On Sept 23, India's Commerce Secretary Rahul Khullar said that Doha Round is "stuck".
"One thing is clear: It will not be possible to conclude the Doha Round by the end of 2011. It is also crystal clear that it will not be possible to strike a trade deal during 2012, because one country will be going through a very long, drawn-out election at that time," said Khullar, referring to the US presidential election.
However, some Chinese experts say that the US itself can never accept that analysis, and takes it for granted that the developing nations, including China, should be held responsible for the Doha Round failure.
"One thing is clear: What we are doing today in the Doha negotiations is not working. That is not a value statement, but a simple assessment of the facts. After 10 years, we're deadlocked," said Michael Punke, the US ambassador to the WTO.
The US believes that the major emerging economies should make more generous offers on concessions to reflect their tremendous export growth over the past decade, Punke said, without referring to China, India and Brazil by name.

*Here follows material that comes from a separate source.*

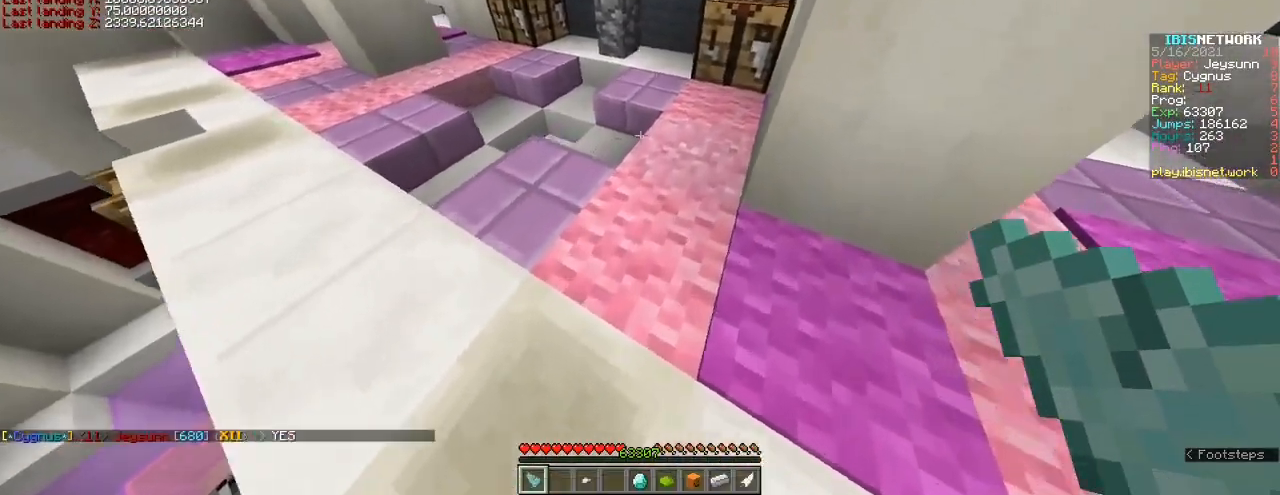
{"keys": ["shift", "w"], "events": [[500, "d", "up"]]}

"As a key member of the developing nations' club, China has been actively involved in and pushing the Doha talks. No one can deny or distort what China has contributed during the past decade," said Shen Danyang, a spokesman for China's Ministry of Commerce, in response to critical comments from some developed economies.
"China would make a 100 percent effort as long as there is as much as a 1 percent chance of advancing the talks ... but the major point is that we must not blame, but cooperate with, each other," he said.
As part of the Doha negotiations, China has promised no subsidies for agricultural exports and no duties on 95 percent of imports from the least-developed countries.
China has also sharply reduced tariff duties on non-agricultural products since its 2001 entry into the WTO. The figure has fallen to 8.9 percent on average and the rate could probably fall to 6 percent if there were a successful conclusion to the Doha negotiations, said Chen Deming, China's minister of commerce.
A few nations are taking a "narrow-minded" approach to the negotiations, which is making Doha progress slow and with difficulty, said Gu Yongjiang, China's former vice-minister of commerce.
If the larger nations had been as bold and generous as China in making compromises, the talks would have been concluded many years ago, he said.